Hundreds of Sisters of Mercy 'Walk for Water' in Buffalo

Sister of Mercy Edia Lopez took to the streets of Buffalo Friday, 7,000 miles from her home.

The Panamanian sister joined with hundreds of fellow Sisters of Mercy from the Americas, Native Americans and other environmental advocates to rally for clean water in Buffalo, the Great Lakes and globally.

"We sisters understand that the policies that are being made in our countries are having an effect on everybody," the Spanish-speaking Lopez said through an interpreter. "The Earth is suffering."

A stand-in for Pope Francis echoes what he thinks the Holy Father might tell the Sisters of Mercy Friday in Buffalo. (T.J. Pignataro/Buffalo News)

Sisters of Mercy -- from across the United States, Panama, Peru, the Philippines and several other countries -- converged on Buffalo with an mission to put Pope Francis' call for environmental stewardship into action as a central theme for their once-every-six-years governance meeting.

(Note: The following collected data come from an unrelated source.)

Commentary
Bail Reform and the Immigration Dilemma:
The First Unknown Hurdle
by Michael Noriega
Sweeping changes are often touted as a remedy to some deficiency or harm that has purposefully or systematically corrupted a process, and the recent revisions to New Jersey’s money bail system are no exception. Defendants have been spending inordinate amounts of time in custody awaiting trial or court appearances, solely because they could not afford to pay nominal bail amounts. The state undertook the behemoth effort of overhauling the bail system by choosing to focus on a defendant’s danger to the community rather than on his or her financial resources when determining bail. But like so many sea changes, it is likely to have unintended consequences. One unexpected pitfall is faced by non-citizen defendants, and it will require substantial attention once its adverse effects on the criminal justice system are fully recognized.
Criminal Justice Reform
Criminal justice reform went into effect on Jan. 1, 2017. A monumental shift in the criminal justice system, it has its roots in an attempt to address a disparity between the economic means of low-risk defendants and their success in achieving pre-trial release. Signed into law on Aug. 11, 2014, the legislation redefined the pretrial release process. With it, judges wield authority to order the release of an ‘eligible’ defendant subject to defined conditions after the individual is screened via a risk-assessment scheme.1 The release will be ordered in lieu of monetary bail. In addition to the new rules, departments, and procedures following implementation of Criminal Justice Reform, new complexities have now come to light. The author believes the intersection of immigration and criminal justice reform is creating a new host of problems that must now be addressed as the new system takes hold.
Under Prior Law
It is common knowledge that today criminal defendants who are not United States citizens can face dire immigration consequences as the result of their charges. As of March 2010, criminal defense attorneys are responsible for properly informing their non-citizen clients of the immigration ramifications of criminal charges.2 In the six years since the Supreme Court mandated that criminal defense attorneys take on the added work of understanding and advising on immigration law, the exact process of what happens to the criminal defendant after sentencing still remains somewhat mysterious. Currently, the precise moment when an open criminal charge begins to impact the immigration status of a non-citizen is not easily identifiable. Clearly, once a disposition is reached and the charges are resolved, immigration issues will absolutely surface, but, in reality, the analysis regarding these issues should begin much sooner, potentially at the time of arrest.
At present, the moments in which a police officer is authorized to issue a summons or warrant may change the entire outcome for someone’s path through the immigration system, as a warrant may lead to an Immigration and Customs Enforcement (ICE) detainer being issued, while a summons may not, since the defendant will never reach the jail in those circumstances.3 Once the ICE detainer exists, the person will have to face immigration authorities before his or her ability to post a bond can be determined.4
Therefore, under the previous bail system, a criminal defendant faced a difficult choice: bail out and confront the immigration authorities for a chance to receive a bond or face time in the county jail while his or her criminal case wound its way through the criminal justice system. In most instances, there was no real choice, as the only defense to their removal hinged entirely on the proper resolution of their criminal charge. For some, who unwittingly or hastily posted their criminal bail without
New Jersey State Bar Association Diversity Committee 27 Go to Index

Borrowing from the Native American tradition of "walking for water," the sisters walked from the Buffalo Hyatt to Cathedral Park and back to the Main Street hotel for a prayer service. Plans for an outdoor prayer service were scuttled with threatening skies.

Coincidentally, Buffalo native Sister Mary Ellen Twist said the Sisters of Mercy were once called the "walking sisters" following their founding in Ireland because of their penchant to leave the convent and go out into the community.

"We're taking that pretty literally and join with the Seneca Nation to become 'water walkers' for Lake Erie," Twist said.

The sisters stressed that programs like the Great Lakes Restoration Initiative, which is defunded in President Donald J. Trump's 2017-18 budget proposal, need to be retained in order to continue the progress in cleaning up the world's largest fresh water source.

They also advocated for programs to assure clean and potable water is a "fundamental human right" across the globe.

"Every step is a prayer," said Maria Maybee, a Heron Clan member of the Seneca Nation.

Maybee, who grew up along Cattaraugus Creek, initiated an annual walk across the Seneca Nation territory between West Valley and Irving to draw attention to the importance of water to life.

Mayor Byron W. Brown also attended the conference and declared Friday "Sisters of Mercy Day" in Buffalo.

State Sen. Tim Kennedy also addressed the sisters.

"When you get such a historic, revered group such as the Sisters of Mercy," Kennedy said, "we are forced to pay attention because we know the Sisters of Mercy are on the side of righteousness."